Commercial property owners urged not to forget fire safety amidst Covid security focus

Posted: 02.02.2021

Commercial property fires have risen alarmingly since the start of the first coronavirus lockdown, according to insurance companies which have seen an increase in claims since March 2020.

PIB Insurance Brokers, which handles the insurance for fire detection and life safety specialist CDS, fears so much focus has been put on making premises Covid-secure that business owners have taken their eye off the fire safety ball.

It is reminding commercial operations of the importance of ensuring their fire risk assessments are up-to-date as they alter the layout of their buildings to facilitate Covid-safer working practices.

Russell Hatton from PIB Risk Management said: “Fire remains potentially the most dangerous and disruptive event that any business has to face. A significant amount of businesses simply never recover from the effects of a large fire. Under current regulations, most workplaces, premises and installations have a legal responsibility to carry out fire risk assessments.”

NFU Mutual, which reported a 46% rise between the start of the first lockdown and the end of July 2020, suggests that with so many other factors to be considered under the current pandemic, not least being staying afloat, fire safety may have taken a back seat.

Fire risk assessments are a legal requirement for all non-domestic premises under the Regulatory Reform (Fire Safety) Order 2005 (FSO) in England and Wales, as well as for the communal areas of residential buildings such as blocks of flats and sheltered housing complexes.

And while there is no specified time interval between FRAs, a new one does need to be carried out every time changes are made to the building. This includes measures many companies are making to ensure their working spaces are safe from a Covid viewpoint – such as altering desk layouts, installing partitioning, amending exit routes and moving fire meeting points.

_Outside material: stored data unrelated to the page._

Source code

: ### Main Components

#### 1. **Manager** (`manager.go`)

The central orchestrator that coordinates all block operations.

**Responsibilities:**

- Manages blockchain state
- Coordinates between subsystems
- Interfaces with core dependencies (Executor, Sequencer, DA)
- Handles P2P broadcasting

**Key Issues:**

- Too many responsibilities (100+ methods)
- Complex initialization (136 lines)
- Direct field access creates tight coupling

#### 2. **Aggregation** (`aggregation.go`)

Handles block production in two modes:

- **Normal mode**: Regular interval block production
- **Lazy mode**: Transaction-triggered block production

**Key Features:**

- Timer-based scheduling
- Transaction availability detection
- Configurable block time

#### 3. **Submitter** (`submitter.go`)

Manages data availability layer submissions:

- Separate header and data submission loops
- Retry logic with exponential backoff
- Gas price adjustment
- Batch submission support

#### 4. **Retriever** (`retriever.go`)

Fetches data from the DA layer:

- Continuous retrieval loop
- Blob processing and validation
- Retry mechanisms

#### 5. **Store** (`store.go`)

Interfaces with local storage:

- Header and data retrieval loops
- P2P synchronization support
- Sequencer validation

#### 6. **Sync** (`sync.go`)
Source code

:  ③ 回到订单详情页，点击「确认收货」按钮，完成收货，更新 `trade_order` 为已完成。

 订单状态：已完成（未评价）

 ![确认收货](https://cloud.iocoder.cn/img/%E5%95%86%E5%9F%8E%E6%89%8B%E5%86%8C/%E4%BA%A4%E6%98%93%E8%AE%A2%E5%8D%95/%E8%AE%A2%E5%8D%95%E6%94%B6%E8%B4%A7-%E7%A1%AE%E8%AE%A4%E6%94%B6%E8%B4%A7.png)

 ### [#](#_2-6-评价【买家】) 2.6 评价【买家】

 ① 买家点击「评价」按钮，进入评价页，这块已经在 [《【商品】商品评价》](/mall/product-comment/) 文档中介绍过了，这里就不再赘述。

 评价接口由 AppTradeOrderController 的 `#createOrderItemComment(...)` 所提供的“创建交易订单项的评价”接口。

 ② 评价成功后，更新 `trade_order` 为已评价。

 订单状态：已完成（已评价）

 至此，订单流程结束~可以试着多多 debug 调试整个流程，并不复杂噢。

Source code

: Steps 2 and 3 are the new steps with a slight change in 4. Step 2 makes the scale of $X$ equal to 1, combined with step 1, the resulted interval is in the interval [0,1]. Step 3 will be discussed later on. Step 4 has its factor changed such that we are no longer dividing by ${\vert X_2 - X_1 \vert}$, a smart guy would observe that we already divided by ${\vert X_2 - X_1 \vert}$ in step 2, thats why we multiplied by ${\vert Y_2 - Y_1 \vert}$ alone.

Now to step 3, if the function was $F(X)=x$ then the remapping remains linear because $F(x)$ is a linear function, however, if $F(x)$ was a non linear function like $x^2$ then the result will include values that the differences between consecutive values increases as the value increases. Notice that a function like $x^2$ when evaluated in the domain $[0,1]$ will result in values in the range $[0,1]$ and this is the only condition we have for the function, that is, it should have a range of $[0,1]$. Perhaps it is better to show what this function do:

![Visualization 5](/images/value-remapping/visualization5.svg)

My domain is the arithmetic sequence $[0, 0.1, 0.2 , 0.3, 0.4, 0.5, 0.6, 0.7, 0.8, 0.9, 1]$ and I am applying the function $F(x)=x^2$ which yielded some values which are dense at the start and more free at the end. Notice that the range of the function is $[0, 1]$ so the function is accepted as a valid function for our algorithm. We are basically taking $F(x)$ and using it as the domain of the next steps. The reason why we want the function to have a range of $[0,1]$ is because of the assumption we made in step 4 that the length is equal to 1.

Owners and facilities managers at premises containing a number of companies are being urged to contact tenants to see whether the changes they have made to their own units will impact the overall fire safety of the buildings they occupy.

While fire risk assessments can be carried out by the property owners, appointing a professional could be beneficial, particularly in complex or large buildings.

CDS has more than 30 years’ experience of providing such assessments to an extensive client base including universities, schools, hospitals, care homes, councils, police authorities, social housing providers, hotel chains, warehouses, distribution centres, factories and airports.